# Extracted data:
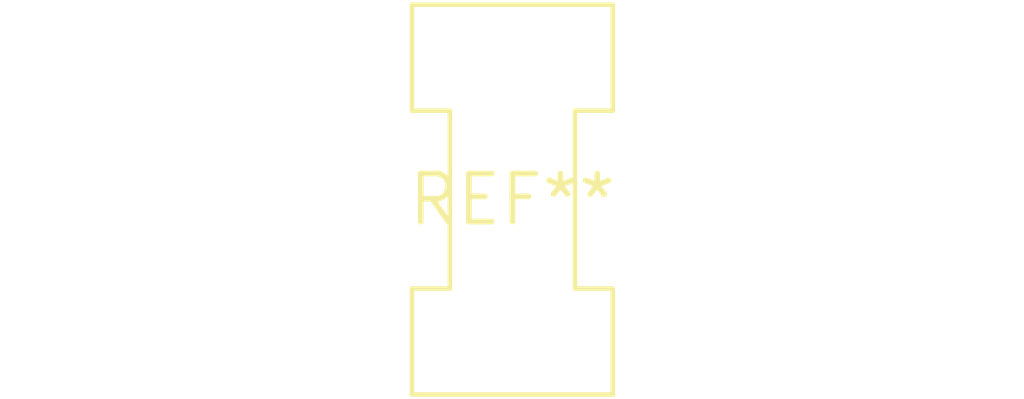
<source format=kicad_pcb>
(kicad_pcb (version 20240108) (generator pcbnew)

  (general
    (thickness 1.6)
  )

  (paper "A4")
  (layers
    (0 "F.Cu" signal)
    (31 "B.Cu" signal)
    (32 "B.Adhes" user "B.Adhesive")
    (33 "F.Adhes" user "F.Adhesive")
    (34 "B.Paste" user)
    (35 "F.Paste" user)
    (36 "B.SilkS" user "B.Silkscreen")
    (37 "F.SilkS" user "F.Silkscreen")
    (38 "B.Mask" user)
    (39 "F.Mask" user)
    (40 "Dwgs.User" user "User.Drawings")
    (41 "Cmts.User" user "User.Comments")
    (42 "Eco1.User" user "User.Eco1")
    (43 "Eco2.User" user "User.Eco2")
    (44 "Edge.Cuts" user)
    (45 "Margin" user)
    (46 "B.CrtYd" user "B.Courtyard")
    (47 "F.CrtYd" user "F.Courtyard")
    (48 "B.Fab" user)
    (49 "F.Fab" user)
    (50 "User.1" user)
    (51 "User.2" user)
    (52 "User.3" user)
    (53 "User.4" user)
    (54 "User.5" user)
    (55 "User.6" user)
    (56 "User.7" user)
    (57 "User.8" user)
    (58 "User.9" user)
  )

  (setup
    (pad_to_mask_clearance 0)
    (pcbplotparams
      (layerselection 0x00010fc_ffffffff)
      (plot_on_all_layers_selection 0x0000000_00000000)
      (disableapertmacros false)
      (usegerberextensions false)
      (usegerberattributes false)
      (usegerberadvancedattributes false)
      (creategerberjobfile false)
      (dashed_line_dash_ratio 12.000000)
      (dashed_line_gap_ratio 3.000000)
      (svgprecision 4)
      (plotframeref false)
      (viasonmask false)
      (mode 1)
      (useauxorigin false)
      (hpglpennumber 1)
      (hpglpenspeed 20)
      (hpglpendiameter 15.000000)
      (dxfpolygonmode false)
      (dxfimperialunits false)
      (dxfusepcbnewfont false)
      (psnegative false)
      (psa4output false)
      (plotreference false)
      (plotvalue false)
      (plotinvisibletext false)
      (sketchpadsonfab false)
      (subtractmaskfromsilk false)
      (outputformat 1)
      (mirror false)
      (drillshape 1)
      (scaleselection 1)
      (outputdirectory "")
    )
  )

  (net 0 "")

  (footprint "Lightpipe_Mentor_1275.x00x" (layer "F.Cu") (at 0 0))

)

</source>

# Assignment:
If a line in the listing contains the string "SilkS", copy it.

# Your solution:
    (36 "B.SilkS" user "B.Silkscreen")
    (37 "F.SilkS" user "F.Silkscreen")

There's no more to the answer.